Project Objectives

Researchers have made tremendous strides in uncovering some of the strong correlations between socio-economic conditions and health outcomes in low-income countries. However, there is increasing recognition of the need for longitudinal or life history data to better understand the dynamic and long-term interactive relationships between socio-economic conditions and health over the life course. The need for this type of research in developing countries, which bear a disproportionate share of poor health outcomes and disease, ranging from malnutrition, to malaria, and most recently HIV/AIDS, is especially pressing.

The good new is that courageous and determined teams of researchers have begun to collect vital longitudinal and life history data in some places in the developing world. Projects such as the Malawi Diffusion and Ideational Change Project (MDICP) and the Cape Area Panel Study (CAPS) have collected multiple rounds of panel data on both socio-economic conditions as well as health risks. Other massive longitudinal data collection efforts are underway at the 37 (Health and) Demographic Surveillance Sites ((H)DSS). Some of these sites have been operational for over a decade and collect health and demographic information up to four times a year.

However, both collecting and analyzing longitudinal and life history data from developing countries is not easy. Research teams generally work in isolation from each other and often “reinvent the wheel” with each new survey. The data are often so complex (and sometimes messy) that few members outside the team use them. Making these data available with sufficient documentation, cleaning, coding, and linkages is time-consuming and expensive—and rarely earmarked in the original budgets. There is also— we must admit — probably greater reluctance to make these types of data publicly available because they generate greater concern about the privacy and confidentiality of respondents, and they are so much more difficult to collect!

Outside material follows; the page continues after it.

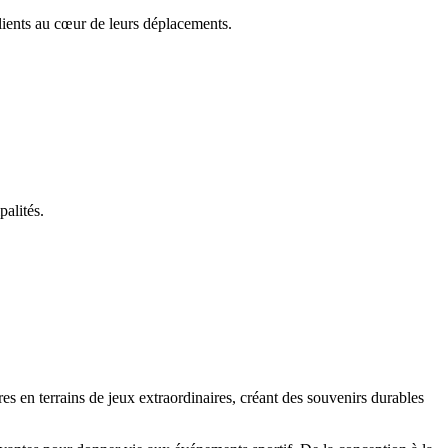
clients au cœur de leurs déplacements.
palités.
 en terrains de jeux extraordinaires, créant des souvenirs durables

Thus, although the sheer amount of such data is almost staggering, access to and use of these data by health researchers, health care providers, development specialists, government agencies, policy makers, university professors, and graduate students is comparatively limited. As a result, these data are under-utilized and many of the key (and potentially life saving) dynamic and causal links between social, economic and cultural factors and health outcomes continue to go undiscovered.

OUR MISSION

Our primary goal is to help make these data more accessible and user-friendly by offering—free of charge—to assist with documenting, cleaning, coding, harmonizing, and posting longitudinal and life history data on health in developing countries. As a secondary objective, we seek to provide a forum where scholars, researchers, and practitioners can share ideas and experiences with both collecting such data as well as analyzing them. We are especially keen to not only promote the use of standard longitudinal data analyses methods such as fixed and random effects, survival analysis, and growth curves, but also to explore new methods such as sequence analysis. Our goal is to foster greater research among contributors and other researchers, by enhancing data quality and disseminating these exceptional data and promoting the use of appropriate research tools.

WHO SUPPORTS US

The “Life Histories, Health, and HIV/AIDS” data center was established with funds from the Canadian Fund for Innovation (CFI). It is directed by Shelley Clark, Associate Professor of Sociology at McGill University and Canada Research Chair in Youth, Gender and Global Health.

All services are free, participation is voluntary, and participants retain full ownership of and control over their data. Although data relevant to adolescent transitions and HIV risks in sub-Saharan Africa are given priority, data focused on other critical health issues in developing countries, are also welcome.